_ASSIGNED TASK_
Please return exactly the lines from the top of the data through the line that contains "right elbow: (69, 147)", and skip all pictures.

(Stored items from a collection)
=== Section Start ===

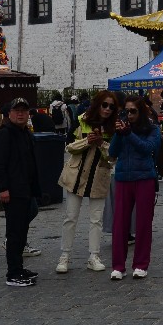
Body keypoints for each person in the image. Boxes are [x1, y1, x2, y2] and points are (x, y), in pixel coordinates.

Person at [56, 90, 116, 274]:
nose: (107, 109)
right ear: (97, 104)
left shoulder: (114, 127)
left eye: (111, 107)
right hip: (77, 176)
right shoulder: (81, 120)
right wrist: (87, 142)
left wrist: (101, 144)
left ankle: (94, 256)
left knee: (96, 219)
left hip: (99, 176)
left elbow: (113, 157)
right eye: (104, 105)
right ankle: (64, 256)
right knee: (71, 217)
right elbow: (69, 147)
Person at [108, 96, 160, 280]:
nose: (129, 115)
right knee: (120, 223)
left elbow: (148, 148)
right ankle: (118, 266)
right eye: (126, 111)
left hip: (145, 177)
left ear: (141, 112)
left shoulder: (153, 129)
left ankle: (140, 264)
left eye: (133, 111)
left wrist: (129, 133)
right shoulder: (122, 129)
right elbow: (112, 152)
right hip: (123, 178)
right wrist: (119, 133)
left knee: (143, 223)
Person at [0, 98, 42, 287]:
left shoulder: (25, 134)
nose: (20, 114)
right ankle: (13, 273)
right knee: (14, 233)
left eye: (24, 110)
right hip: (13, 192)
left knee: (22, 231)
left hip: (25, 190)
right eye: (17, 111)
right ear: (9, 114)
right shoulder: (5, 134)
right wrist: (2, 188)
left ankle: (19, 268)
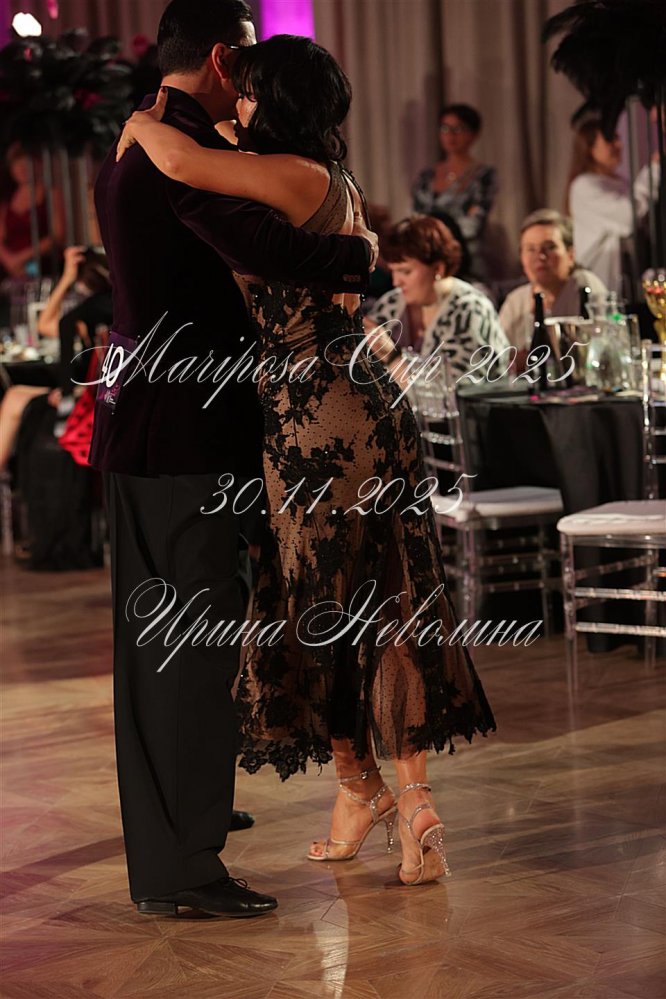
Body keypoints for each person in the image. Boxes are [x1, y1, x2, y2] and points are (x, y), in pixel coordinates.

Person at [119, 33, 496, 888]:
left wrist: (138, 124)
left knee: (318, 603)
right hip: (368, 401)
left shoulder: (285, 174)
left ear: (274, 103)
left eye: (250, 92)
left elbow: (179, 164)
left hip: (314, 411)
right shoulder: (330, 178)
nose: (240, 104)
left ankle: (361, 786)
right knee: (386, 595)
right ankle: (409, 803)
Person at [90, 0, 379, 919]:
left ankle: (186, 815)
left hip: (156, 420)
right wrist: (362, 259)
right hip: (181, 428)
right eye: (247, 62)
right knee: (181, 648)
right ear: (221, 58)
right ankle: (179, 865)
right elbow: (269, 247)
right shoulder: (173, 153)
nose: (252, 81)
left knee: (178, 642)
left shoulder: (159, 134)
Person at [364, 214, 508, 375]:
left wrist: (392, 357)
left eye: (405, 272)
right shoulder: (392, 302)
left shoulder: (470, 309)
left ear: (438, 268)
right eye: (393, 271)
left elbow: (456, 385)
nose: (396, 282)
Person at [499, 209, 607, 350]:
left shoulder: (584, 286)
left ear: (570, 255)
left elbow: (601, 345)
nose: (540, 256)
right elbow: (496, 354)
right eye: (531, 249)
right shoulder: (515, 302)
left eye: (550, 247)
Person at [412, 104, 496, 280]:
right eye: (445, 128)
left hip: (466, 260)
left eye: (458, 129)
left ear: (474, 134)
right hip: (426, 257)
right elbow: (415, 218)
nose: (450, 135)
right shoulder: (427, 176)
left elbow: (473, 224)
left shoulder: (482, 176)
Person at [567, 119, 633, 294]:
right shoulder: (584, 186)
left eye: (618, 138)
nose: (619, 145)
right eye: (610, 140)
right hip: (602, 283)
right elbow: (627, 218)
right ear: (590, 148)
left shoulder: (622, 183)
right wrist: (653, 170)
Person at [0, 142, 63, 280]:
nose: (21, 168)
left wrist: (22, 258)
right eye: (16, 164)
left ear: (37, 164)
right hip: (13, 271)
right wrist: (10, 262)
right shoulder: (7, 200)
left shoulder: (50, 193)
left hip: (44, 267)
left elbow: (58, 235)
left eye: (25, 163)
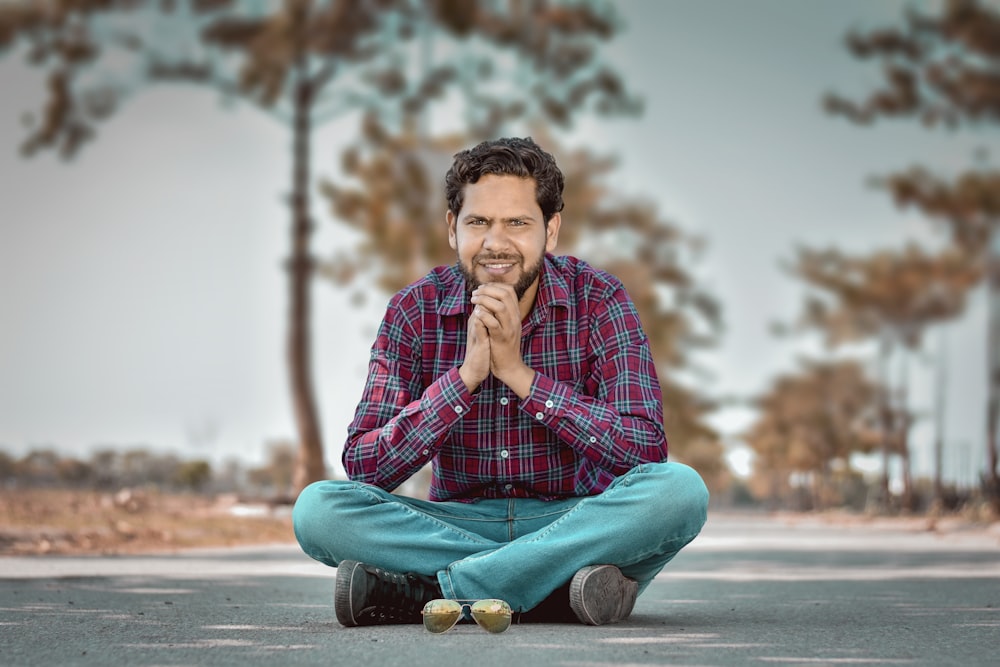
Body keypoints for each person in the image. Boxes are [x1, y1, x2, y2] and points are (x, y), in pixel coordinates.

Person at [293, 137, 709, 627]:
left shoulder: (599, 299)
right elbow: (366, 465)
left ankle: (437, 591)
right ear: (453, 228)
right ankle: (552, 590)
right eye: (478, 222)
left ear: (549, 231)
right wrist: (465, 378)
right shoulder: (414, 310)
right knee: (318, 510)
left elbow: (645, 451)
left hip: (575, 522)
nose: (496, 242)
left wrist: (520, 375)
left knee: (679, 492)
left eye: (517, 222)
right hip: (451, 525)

=== Section End ===

_OUTPUT OF THE TASK_
Body keypoints for each person in the image. Boxes are [x1, y1, x2, y2] and points are (x, y), in pixel coordinates.

Person at [56, 90, 116, 274]:
nose: (107, 109)
right ear: (97, 104)
left shoulder: (114, 127)
left eye: (111, 107)
right hip: (77, 176)
right shoulder: (81, 120)
right wrist: (87, 142)
left wrist: (101, 144)
left ankle: (94, 256)
left knee: (96, 219)
left hip: (99, 176)
left elbow: (113, 157)
right eye: (104, 105)
right ankle: (64, 256)
right knee: (71, 217)
right elbow: (69, 147)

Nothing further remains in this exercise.